Task item: Omit every picture, then return the listing verbatim.

Available data:
****
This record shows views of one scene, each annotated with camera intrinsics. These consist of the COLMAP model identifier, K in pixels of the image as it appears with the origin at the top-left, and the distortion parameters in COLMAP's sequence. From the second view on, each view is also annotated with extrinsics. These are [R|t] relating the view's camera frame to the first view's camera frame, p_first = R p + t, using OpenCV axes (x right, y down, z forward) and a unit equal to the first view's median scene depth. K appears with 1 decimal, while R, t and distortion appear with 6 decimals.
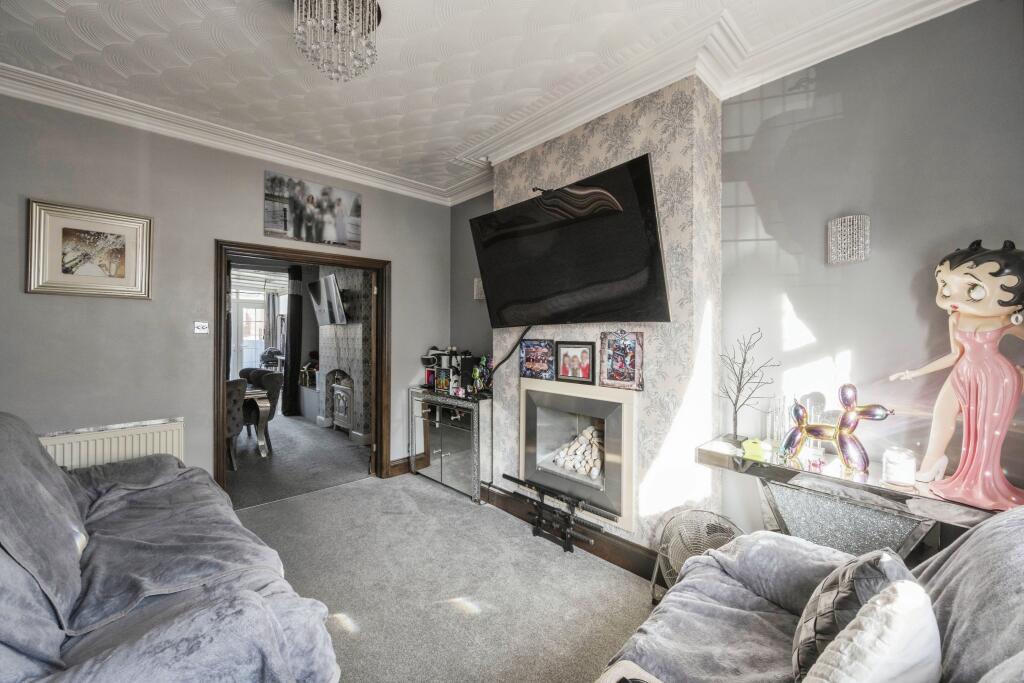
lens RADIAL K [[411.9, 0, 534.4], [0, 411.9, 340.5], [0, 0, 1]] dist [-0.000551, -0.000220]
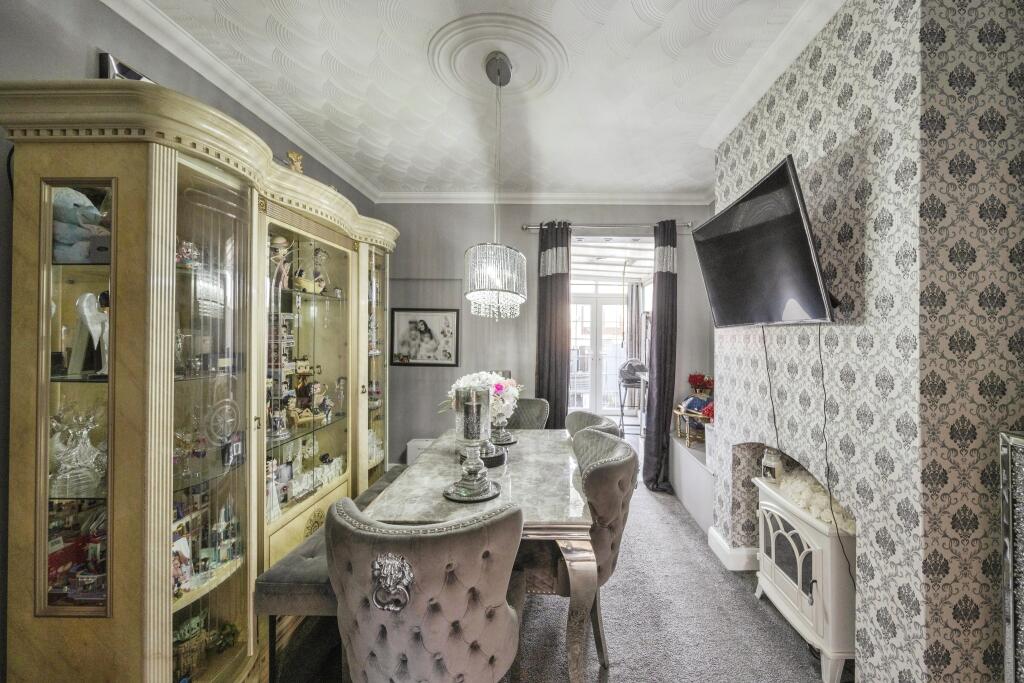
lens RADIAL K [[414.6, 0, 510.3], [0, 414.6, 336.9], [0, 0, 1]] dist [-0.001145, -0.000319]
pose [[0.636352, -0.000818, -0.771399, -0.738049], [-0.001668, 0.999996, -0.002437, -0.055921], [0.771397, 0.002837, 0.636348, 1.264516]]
****
Result below:
This record shows views of one scene, each annotated with camera intrinsics. These consist of the COLMAP model identifier, K in pixels of the image as it appears with the origin at the top-left, and the distortion parameters in COLMAP's sequence. From the second view on, each view is also annotated with extrinsics. These are [R|t] relating the view's camera frame to the first view's camera frame, p_first = R p + t, using OpenCV axes (x right, y down, z forward) and a unit equal to the first view's median scene depth. K appears with 1 decimal, while R, t and distortion appear with 6 decimals.
lens RADIAL K [[411.9, 0, 534.4], [0, 411.9, 340.5], [0, 0, 1]] dist [-0.000551, -0.000220]
lens RADIAL K [[414.6, 0, 510.3], [0, 414.6, 336.9], [0, 0, 1]] dist [-0.001145, -0.000319]
pose [[0.636352, -0.000818, -0.771399, -0.738049], [-0.001668, 0.999996, -0.002437, -0.055921], [0.771397, 0.002837, 0.636348, 1.264516]]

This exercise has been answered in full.